8 July 1997

The Democratic Party Condemns Electoral Arrangements Announced by the SAR Executive Council as Anti-democratic and Against the Public Will

Today the Special Administrative Region (SAR) Government announced new electoral methods which are later to be passed by the appointed Provisional Legislature. Martin Lee and Democratic Party leaders swiftly condemned the proposals as "targeted at democrats," "designed to thwart the public will by giving seats to those who lost in past elections" and as a "retrograde step for democracy."

Democratic Party Chairman Martin Lee commented:

"The point of Proportional Representation in countries where it exists is not to ensure that the most popular party gets only a tiny number of seats -- this is a farcical distortion of the purpose of elections, which is to represent the public will.

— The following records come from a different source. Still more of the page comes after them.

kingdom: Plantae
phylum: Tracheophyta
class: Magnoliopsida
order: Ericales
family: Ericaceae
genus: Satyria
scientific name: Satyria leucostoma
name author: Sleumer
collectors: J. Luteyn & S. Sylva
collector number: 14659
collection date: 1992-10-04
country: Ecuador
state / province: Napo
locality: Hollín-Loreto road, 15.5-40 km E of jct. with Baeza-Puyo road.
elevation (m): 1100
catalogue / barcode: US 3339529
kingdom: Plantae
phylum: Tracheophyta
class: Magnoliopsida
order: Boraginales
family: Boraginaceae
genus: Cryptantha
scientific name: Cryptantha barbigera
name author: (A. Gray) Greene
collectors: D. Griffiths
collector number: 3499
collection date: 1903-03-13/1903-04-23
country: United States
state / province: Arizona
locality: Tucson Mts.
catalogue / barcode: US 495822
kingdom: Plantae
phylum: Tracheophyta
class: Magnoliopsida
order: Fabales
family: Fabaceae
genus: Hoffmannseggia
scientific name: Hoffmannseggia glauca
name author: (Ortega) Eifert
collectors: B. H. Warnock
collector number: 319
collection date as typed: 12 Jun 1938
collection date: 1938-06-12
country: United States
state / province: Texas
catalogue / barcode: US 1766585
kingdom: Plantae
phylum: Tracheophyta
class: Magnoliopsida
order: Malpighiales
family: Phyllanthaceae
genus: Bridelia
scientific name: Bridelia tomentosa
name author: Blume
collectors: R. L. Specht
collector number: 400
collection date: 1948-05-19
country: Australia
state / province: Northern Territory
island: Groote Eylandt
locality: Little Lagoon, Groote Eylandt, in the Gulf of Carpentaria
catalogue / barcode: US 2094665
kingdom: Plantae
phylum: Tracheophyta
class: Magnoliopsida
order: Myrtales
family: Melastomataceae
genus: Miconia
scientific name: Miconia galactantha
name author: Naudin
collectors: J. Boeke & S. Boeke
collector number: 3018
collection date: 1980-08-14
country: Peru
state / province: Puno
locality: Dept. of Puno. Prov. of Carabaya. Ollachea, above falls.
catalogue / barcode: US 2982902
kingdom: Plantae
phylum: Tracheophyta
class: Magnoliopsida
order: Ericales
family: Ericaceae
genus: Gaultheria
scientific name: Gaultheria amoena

Chinese leaders have said that Hong Kong would be 'more democratic' under Chinese rule -- now we see clearly what democracy with Chinese characteristics looks like.

There has been no genuine public consultation about these announced changes. Broadly speaking, it is clear that the entire point of all of the changes is to ensure that the Democratic Party -- which won the largest number of seats in the 1991 and 1995 legislative elections -- will be reduced to a tiny minority in the council. This represents the beginning of the 'Singaporisation' of Hong Kong, where there are so-called 'elections' -- but the results are always what the government wants."

Below the Democratic Party briefly outlines its initial reaction to the specifics of the decision of the SAR's Executive Council on the Election Method of the First Legislative Council and the detrimental effects on representative government of these changes on the three types of election:

I. Geographical (Democratic) Constituencies (20 seats):

In accordance with the Basic Law, currently 20 seats are elected on a single seat, single vote ("first-past-the-post" system), as in the US, UK and many other democratic systems. The announced Proportional Representation (PR) arrangements are designed specifically to dramatically reduce the number of seats which can be won by democrats and to give seats to pro-Beijing candidates who consistently lost legislative elections in 1991 and 1995.

The PR "List Voting System" (from the SAR government-issued announcement) will take away the right of the people of Hong Kong to elect a majority of candidates from one political party. It is clearly designed to aid a candidate running as an "independent." Even in the Executive Council's proposed example of the electoral changes, an independent candidate "wins" one seat, while a political party wins only two seats with nearly four times the number of votes.

It is vital to look at the overall picture with PR. PR is not itself un-democratic, rather the intent is that small parties have a voice -- but the intent is not that the most popular party and candidates with the majority of the popular vote are condemned to a tiny minority. Further, the 30 functional constituency and 10 election committee seats will certainly go to pro-Beijing and elitist business interests. Thus these arrangements go strongly against the will of the Hong Kong people.

II. Functional Constituencies (30 seats) and Election Committee (10 seats):

In the new proposals for the Functional Constituencies (seats elected by professions), small, easily manipulated constituencies will be re-instated, disenfranchising a large number of people who had a second vote in 1995. Corporate voting ("one company, one vote") will also be returned, with no voter accountability to members.

The Executive Council has not finalised its proposals for the Election Committee (EC), but the selection of the 800 members of the EC should satisfy the criteria of being universal, fair and democratic, rather than narrow, anti-democratic and predictable.

III. Poll Results:

According to a recent poll conducted by the Democratic Party from June 2 to June 4, 1997, 41.4% of Hong Kong people indicated they do not want to change the existing voting system. A separate poll question found that of those polled who had an opinion, proportional representation was in fact the least preferred election method and that among all the election methods, one person, one vote is the most popular method by far. Public opinion poll results below:

Single seat, single vote 39.3%
No preference 30.0%
Multiple-seat, single vote 17.4%
Proportional representation 13.2%

IV. Conclusion:

The Democratic Party is opposed to the SAR government proposals which hopelessly distort the wishes of Hong Kong people and which will produce an entirely predictable result of a rubber-stamp legislature which Beijing can control. A major casualty will be the direct accountability of a representative to Hong Kong people -- and direct access for constituents in each of the 20 districts which previously existed in the geographical constituencies.

The Democratic Party supports the single seat, single vote method. This method has proven to build a fair, efficient representative government accountable to the people, and Hong Kong people have expressed no objection to the system already in place, nor any desire to have it changed.